The doctrine provides an excuse for violating a statute “in regards to the events that occur after the defendant discovers the emergency.” Freed v. Salas, 286 Mich.App. 300, 333, 780 N.W.2d 844 (2009). The sudden emergency doctrine is not an excuse for negligence, but rather an excuse for a violation of a statute from which negligence may be inferred. Id. at 330-31, 780 N.W.2d 844.
For the sudden emergency defense to apply, the circumstances must either be “unusual or unsuspected.” Vander Laan v.

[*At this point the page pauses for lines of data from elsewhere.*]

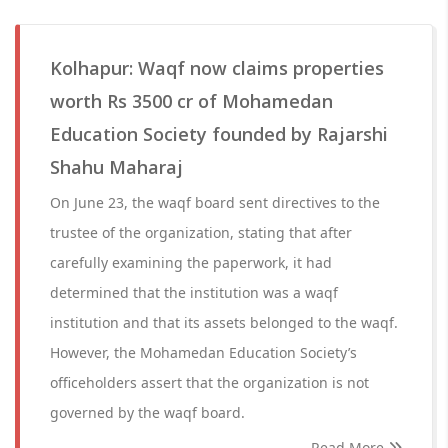
Kolhapur: Waqf now claims properties
worth Rs 3500 cr of Mohamedan
Education Society founded by Rajarshi
Shahu Maharaj
On June 23, the waqf board sent directives to the
trustee of the organization, stating that after
carefully examining the paperwork, it had
determined that the institution was a waqf
institution and that its assets belonged to the waqf.
However, the Mohamedan Education Society’s
officeholders assert that the organization is not
governed by the waqf board.
Read More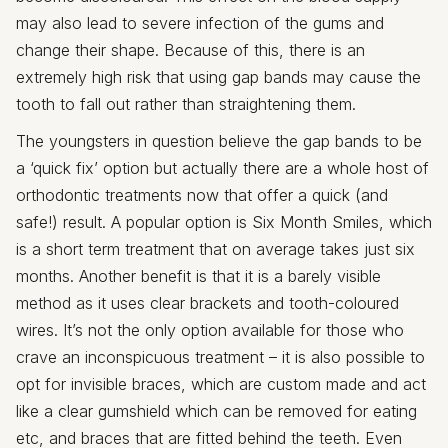
may also lead to severe infection of the gums and
change their shape. Because of this, there is an
extremely high risk that using gap bands may cause the
tooth to fall out rather than straightening them.
The youngsters in question believe the gap bands to be
a ‘quick fix’ option but actually there are a whole host of
orthodontic treatments now that offer a quick (and
safe!) result. A popular option is Six Month Smiles, which
is a short term treatment that on average takes just six
months. Another benefit is that it is a barely visible
method as it uses clear brackets and tooth-coloured
wires. It’s not the only option available for those who
crave an inconspicuous treatment – it is also possible to
opt for invisible braces, which are custom made and act
like a clear gumshield which can be removed for eating
etc, and braces that are fitted behind the teeth. Even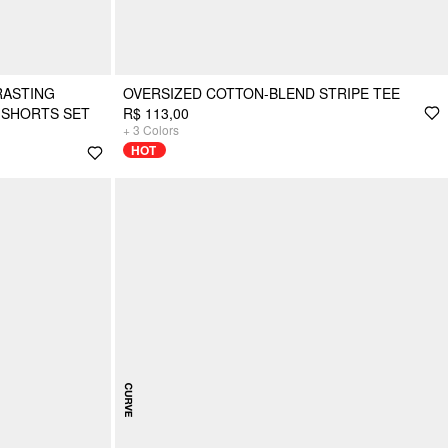
RASTING
OVERSIZED COTTON-BLEND STRIPE TEE
T SHORTS SET
R$ 113,00
+
3
Colors
HOT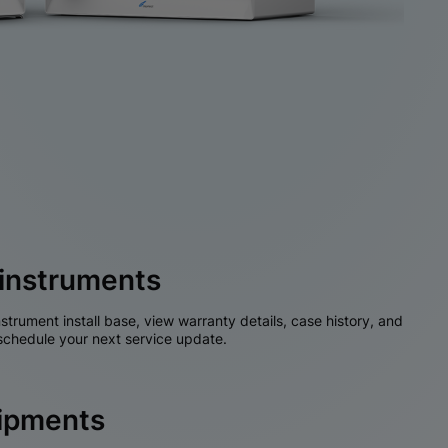
instruments
nstrument install base, view warranty details, case history, and
chedule your next service update.
hipments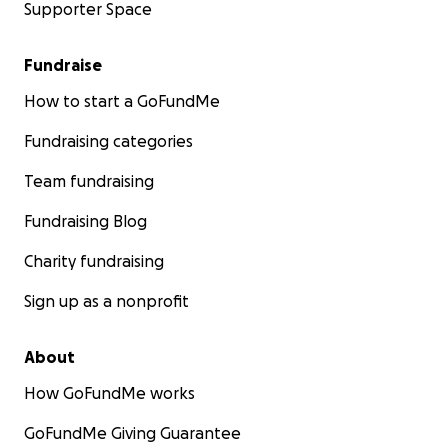
Supporter Space
Fundraise
How to start a GoFundMe
Fundraising categories
Team fundraising
Fundraising Blog
Charity fundraising
Sign up as a nonprofit
About
How GoFundMe works
GoFundMe Giving Guarantee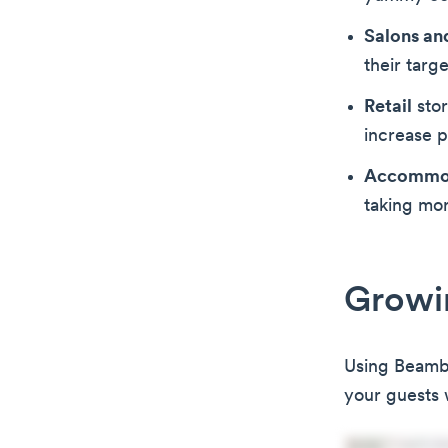
Salons an
their targ
Retail
stor
increase 
Accommo
taking mo
Growin
Using Beambox
your guests 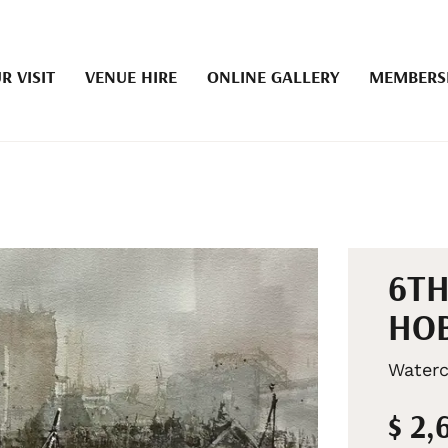
R VISIT
VENUE HIRE
ONLINE GALLERY
MEMBERS
6TH
HOB
Waterc
$ 2,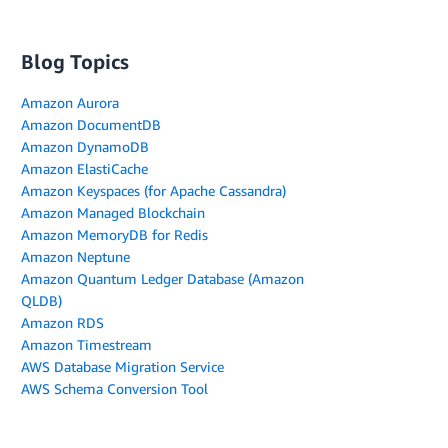
Blog Topics
Amazon Aurora
Amazon DocumentDB
Amazon DynamoDB
Amazon ElastiCache
Amazon Keyspaces (for Apache Cassandra)
Amazon Managed Blockchain
Amazon MemoryDB for Redis
Amazon Neptune
Amazon Quantum Ledger Database (Amazon
QLDB)
Amazon RDS
Amazon Timestream
AWS Database Migration Service
AWS Schema Conversion Tool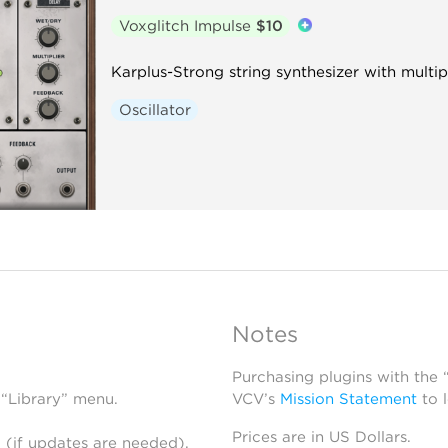
Voxglitch Impulse
$10
Karplus-Strong string synthesizer with multi
Oscillator
Notes
Purchasing plugins with the
 “Library” menu.
VCV’s
Mission Statement
to 
Prices are in US Dollars.
 (if updates are needed),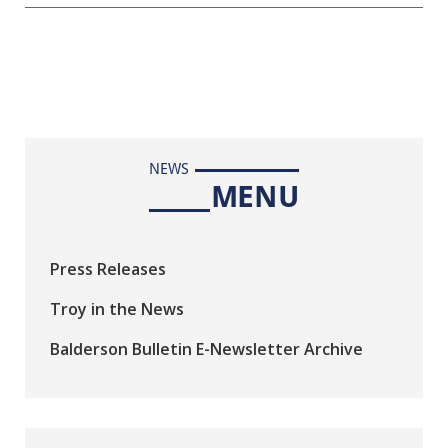
NEWS
MENU
Press Releases
Troy in the News
Balderson Bulletin E-Newsletter Archive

Miedema, 385 Mich. 226, 232, 188 N.W.2d 564 (Mich. 1971). “Unusual facts,” for purposes of the sudden emergency doctrine, are those which vary from the everyday traffic routine confronting a motorist. Amick v. Baller, 102 Mich.App. 339, 341, 301 N.W.2d 530 (Mich. 1980). “Unsuspected facts,” for purposes of the sudden emergency doctrine, are those which may appear in everyday movement of traffic, but which take place so suddenly that the normal expectations of due and ordinary care are modified by attenuating factual conditions. Amick, 102 Mich.App. at 341, 301 N.W.2d 530.
*5 Evans, 2013 WL 6196608, at *4. The Court denied defendant’s motion because it was unclear whether defendant had “created his own sudden emergency” by failing to operate his vehicle in a reasonably careful manner. Id. The Court left it to the trier of fact to determine whether the doctrine applied.
In the present case, it is apparent that the wheel falling from Brown’s vehicle was both an unusual and unsuspected circumstance that, according to the complaint, proximately caused the traffic accident in which plaintiff was injured. But just as in Evans, it is not clear whether Marcinek was blameless in causing the emergency. Plaintiff alleges, among other things, that Marcinek was speeding, driving carelessly, and failing to keep a lookout. The cases clearly indicate that defendant may not invoke the sudden emergency doctrine if, through his own negligence, he contributed to bringing about the emergency. This case is still at the pleading stage. After the record has been developed, defendants are free to renew their motion if the facts support the application of the sudden emergency doctrine. Accordingly,
IT IS ORDERED that defendants’ motion for judgment on the pleadings is denied.
All Citations
Slip Copy, 2020 WL 2781825
Footnotes
1
Defendants note that plaintiff has filed two related lawsuits in Wayne County Circuit Court, one against Brown and Hinson, and another against his PIP carrier. See Defs.’ Mot. ¶ 1.
2
The cited statute, Mich. Comp. Laws § 257.652, states that “[t]he driver of a vehicle about to enter or cross a highway from an alley, private road, or driveway shall come to a full stop before entering the highway and shall yield right of way to vehicles approaching on the highway.”